:: EXTRAIT CITÉ ::

Pourquoi les choses ne changent pas, malgré l'insistance des Maliens et de certains pays contributeurs de troupes ? Le mandat défend le Mali ou les pays autres que le Mali, mais invisibles ? Changer le mandat pourrait éventuellement permettre à l'Onu de mobiliser le financement et de pouvoir fonctionner à plein régime au Mali. Malgré tout, il faudra éviter de jeter le bébé avec l'eau du bain. Sans ces troupes et cette assistance de la communauté internationale, le Mali serait devenu depuis longtemps un émirat salafiste. Ce lourd tribut payé a maintenu le Mali dans ses frontières nationales.
Le pays souffre de graves problèmes de gouvernance que l'assistance étrangère ne saurait corriger. On ne peut pas être plus royaliste que le roi ! Dans ce sens, quels sont les acquis majeurs ? Les organes de suivi de l'accord sont mis en place et fonctionnent cahin-caha. Le Comité de suivi de l'accord vient de boucler sa 8ème session avec des résultats mitigés, voire des positions divergentes. Les mouvements veulent une effectivité de la mise en place des Autorités intérimaires et le cantonnement. Cela frise par endroit le mépris ou traduit le manque de confiance entre les parties. Il est, de notre avis, une réelle tactique pour faire durer le processus, pour le décrédibiliser. La question de la représentativité semble être tranchée à Bamako pour permettre le paiement des indemnités et le partage des postes de responsabilité entre les parties signataires, mais c'est le terrain qui commande, et là, les tensions sont très fortes comme pouvait l'attester l'affrontement entre Gatia et Ganda Izo à Ndaki.

:::
:: DONNÉES FOURNIES ::

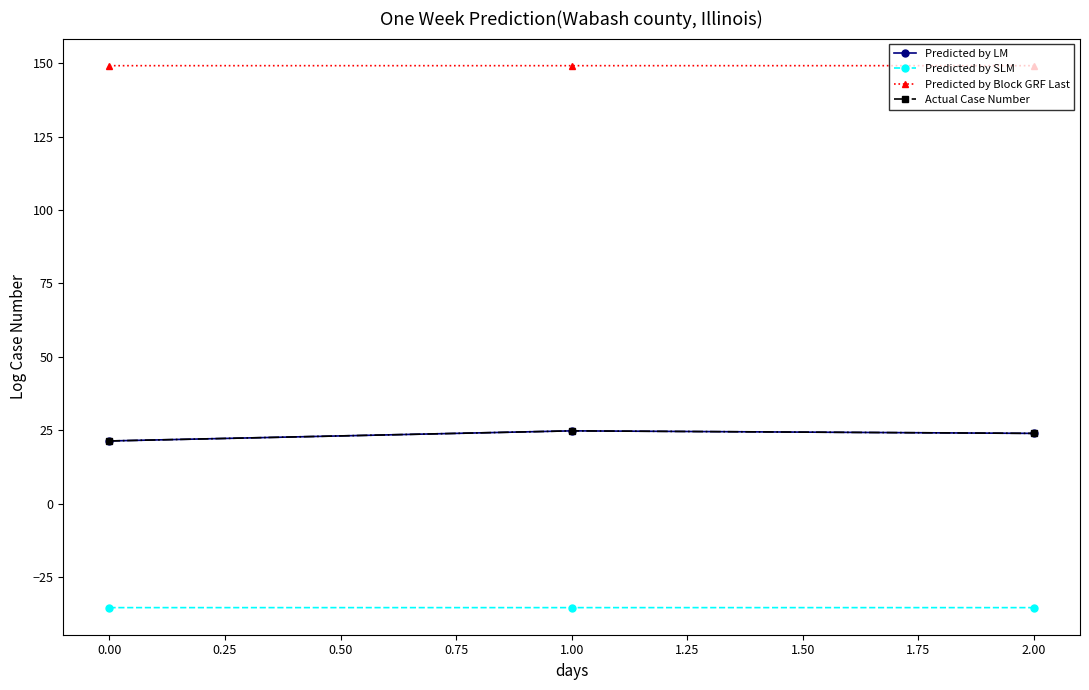

What is the value of the Predicted by Block GRF Last point at the 2nd from the left?

149.2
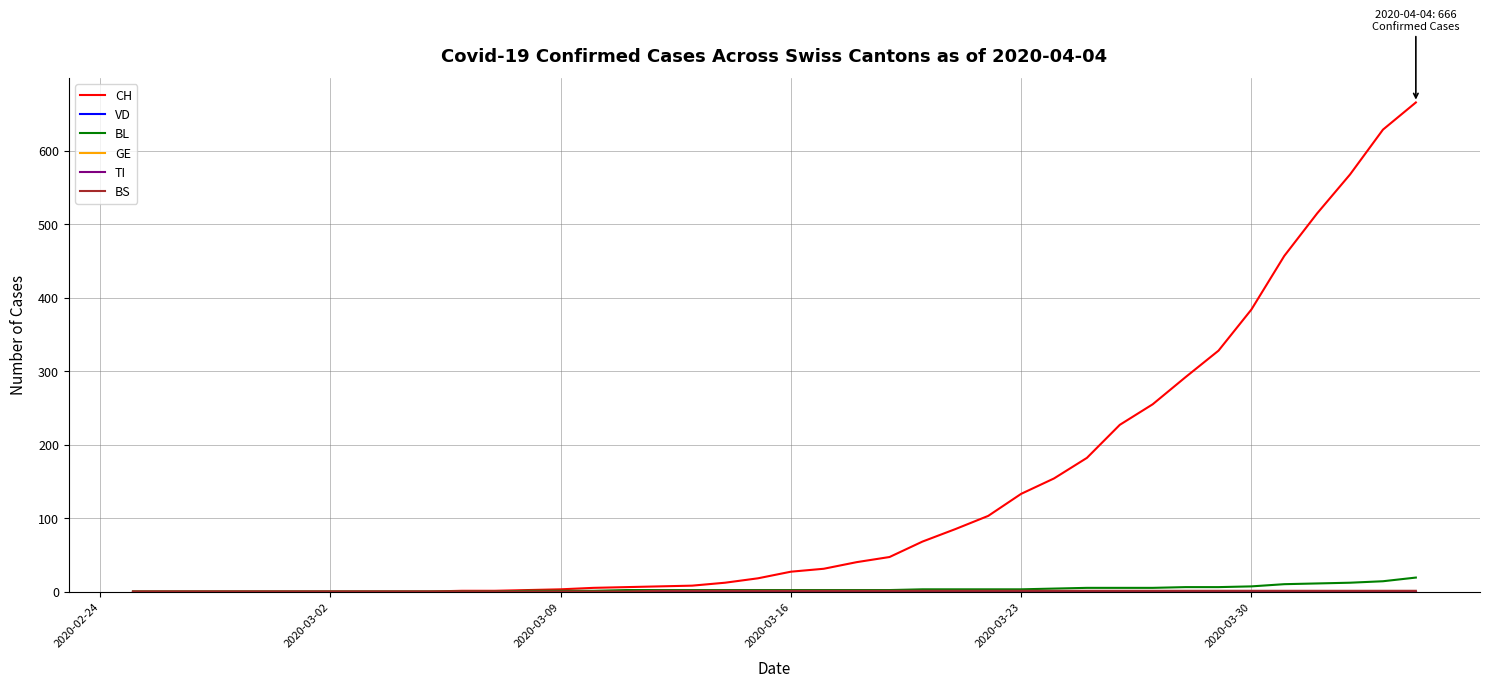

Is this an area chart (filled region under the line)?

No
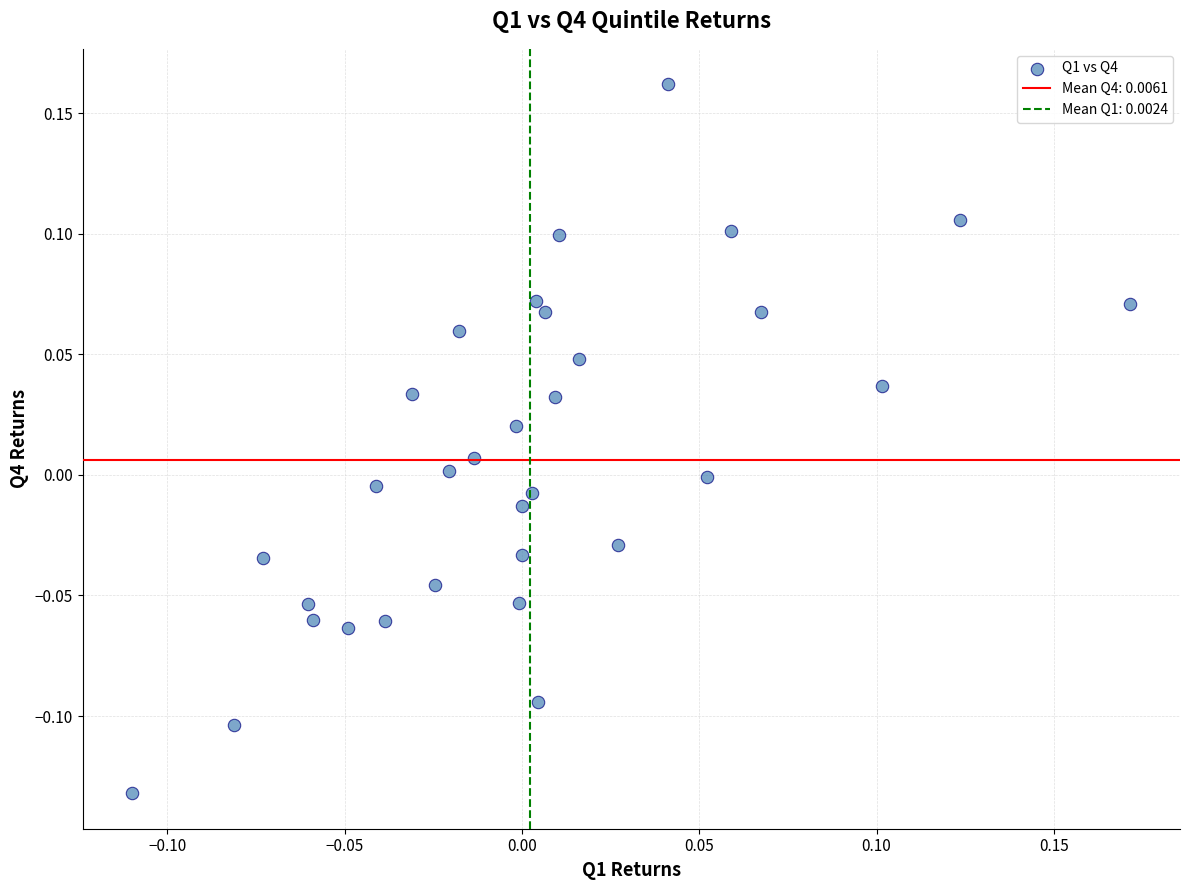

What is the range of Y values (max minus min)?

0.3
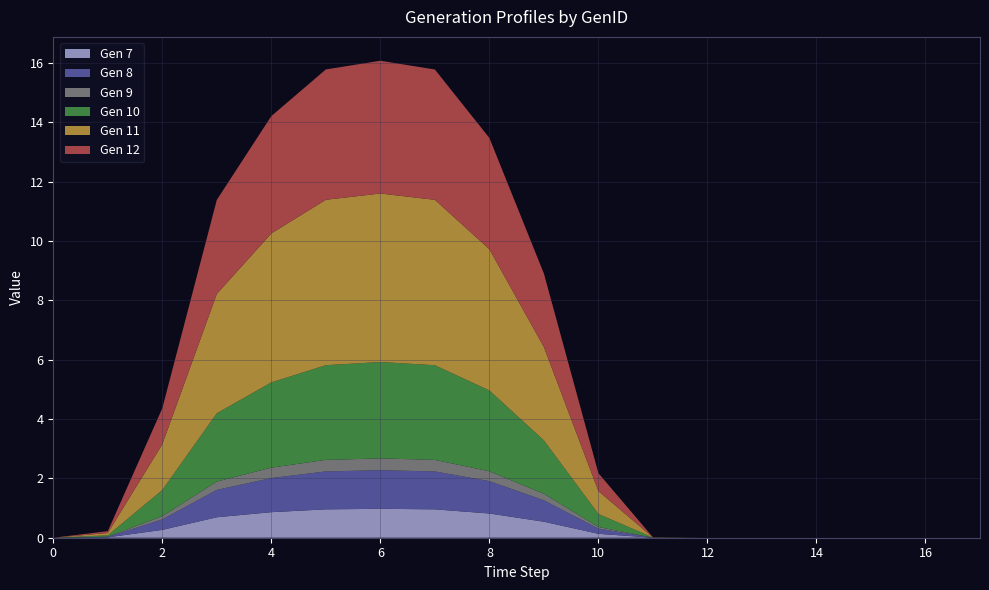

Reading left to right, list all the values displayed in this chart.

Gen 7: 7=0.0	8=0.0	9=0.3	10=0.7	11=0.9	12=1.0	13=1.0	14=1.0	8=0.8	9=0.5	10=0.1	11=0.0	12=0.0	13=0.0	14=0.0	15=0.0	16=0.0	17=0.0
Gen 8: 7=0.0	8=0.0	9=0.4	10=0.9	11=1.2	12=1.3	13=1.3	14=1.3	8=1.1	9=0.7	10=0.2	11=0.0	12=0.0	13=0.0	14=0.0	15=0.0	16=0.0	17=0.0
Gen 9: 7=0.0	8=0.0	9=0.1	10=0.3	11=0.4	12=0.4	13=0.4	14=0.4	8=0.3	9=0.2	10=0.1	11=0.0	12=0.0	13=0.0	14=0.0	15=0.0	16=0.0	17=0.0
Gen 10: 7=0.0	8=0.0	9=0.9	10=2.3	11=2.9	12=3.2	13=3.2	14=3.2	8=2.7	9=1.8	10=0.4	11=0.0	12=0.0	13=0.0	14=0.0	15=0.0	16=0.0	17=0.0
Gen 11: 7=0.0	8=0.1	9=1.5	10=4.0	11=5.0	12=5.6	13=5.7	14=5.6	8=4.8	9=3.1	10=0.8	11=0.0	12=0.0	13=0.0	14=0.0	15=0.0	16=0.0	17=0.0
Gen 12: 7=0.0	8=0.1	9=1.2	10=3.2	11=4.0	12=4.4	13=4.5	14=4.4	8=3.8	9=2.5	10=0.6	11=0.0	12=0.0	13=0.0	14=0.0	15=0.0	16=0.0	17=0.0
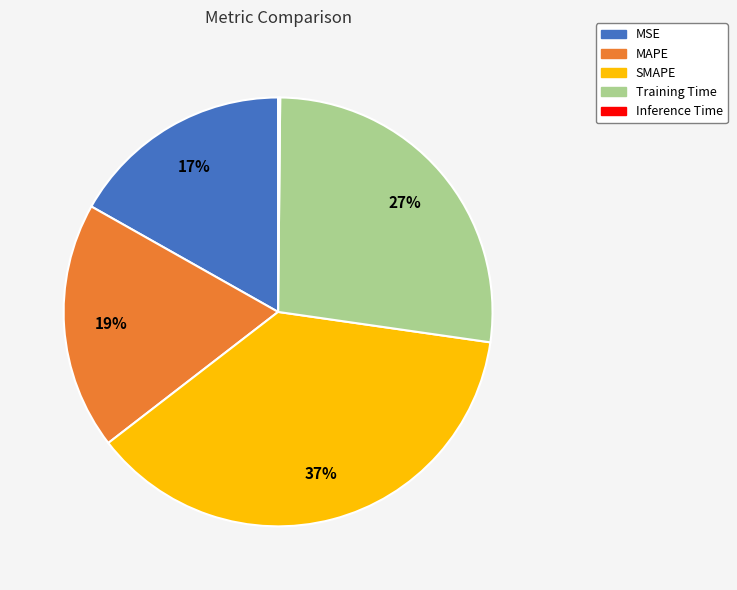

The MSE slice represents 17% of the pie. True or false?

True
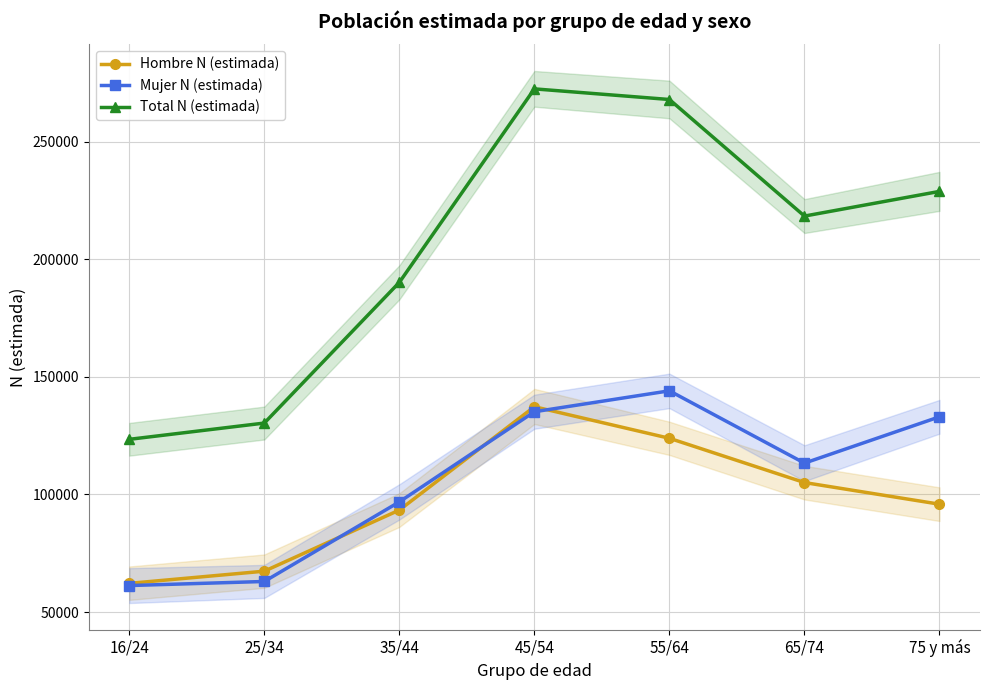

Count the number of categories in the chart.

7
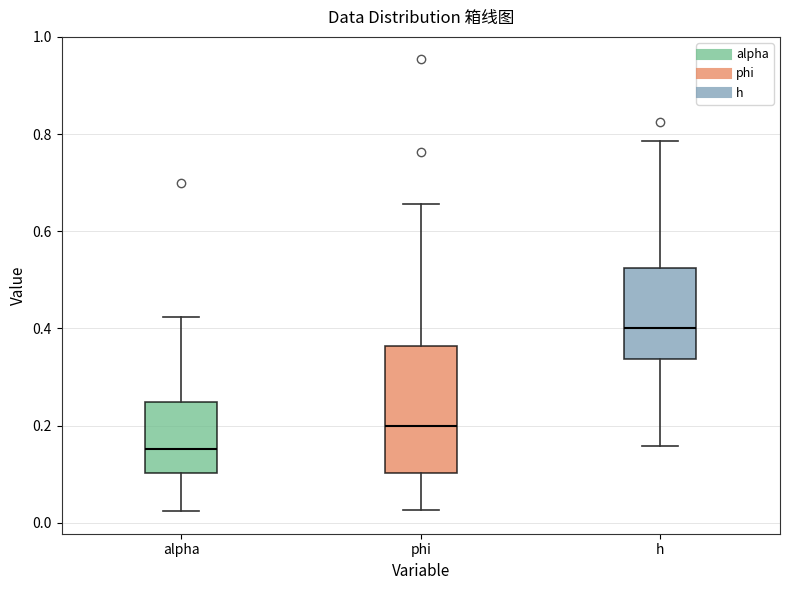

Where does the lower whisker of the box for phi end on the y-axis? The values are not printed on the chart, so give them approximately, as read against the axis.

0.02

:::

**VOS TÂCHES**
1/ D'après le texte sur le Mali, entre qui a eu lieu l'affrontement à Ndaki ?
2/ Rédigez la suite du texte sur le Mali, en partant de sa dernière phrase.

**TÂCHES RÉSOLUES**
1/ Entre Gatia et Ganda Izo.

2/
Pour permettre une avancée significative, il faut accepter d'aller au bout de la logique du partage, vu que tous ces mouvements ne sont pas à confondre avec les populations qui attendent encore d'être convaincues que la signature vaut mieux que la non-signature. C'est ce qui consacrera l'Alliance entre mouvements et populations ou risquera d'ouvrir de nouveaux fronts. Les sous-comités fonctionnent, mais nous doutons que tous leurs membres puissent faire le travail qu'on attend d'eux en termes de compétence, de technicité et de professionnalisme.
Le Code des collectivités a été modifié pour tenir compte des Autorités intérimaires, mais le flou autour de la mise en place desdites Autorités est un danger qu'il faut circonscrire par une bonne campagne d'information et de sensibilisation, mission à confier aux députés. Les Autorités ne devant être mises en place que là où les dysfonctionnements et le manque de fourniture de services aux citoyens sont réels. Il faudra éviter de les créer par des stratagèmes maladroits qui pourraient faire basculer le pays dans un désordre plus grand et inutile.
Le Comité national de coordination de mise en œuvre de l'accord est mis en place et comprend des membres permanents (ministres et secrétaires généraux), associés (le corps social). Cet organe doit être renforcé (qualité des membres) et rattaché à la présidence. Les régions de Ménaka et Taoudeni sont fonctionnelles sur papier avec la nomination de gouverneurs sans moyens. Les nouveaux gouverneurs, y compris celui de Kidal, respectent une certaine logique de corps social devant permettre l'accalmie.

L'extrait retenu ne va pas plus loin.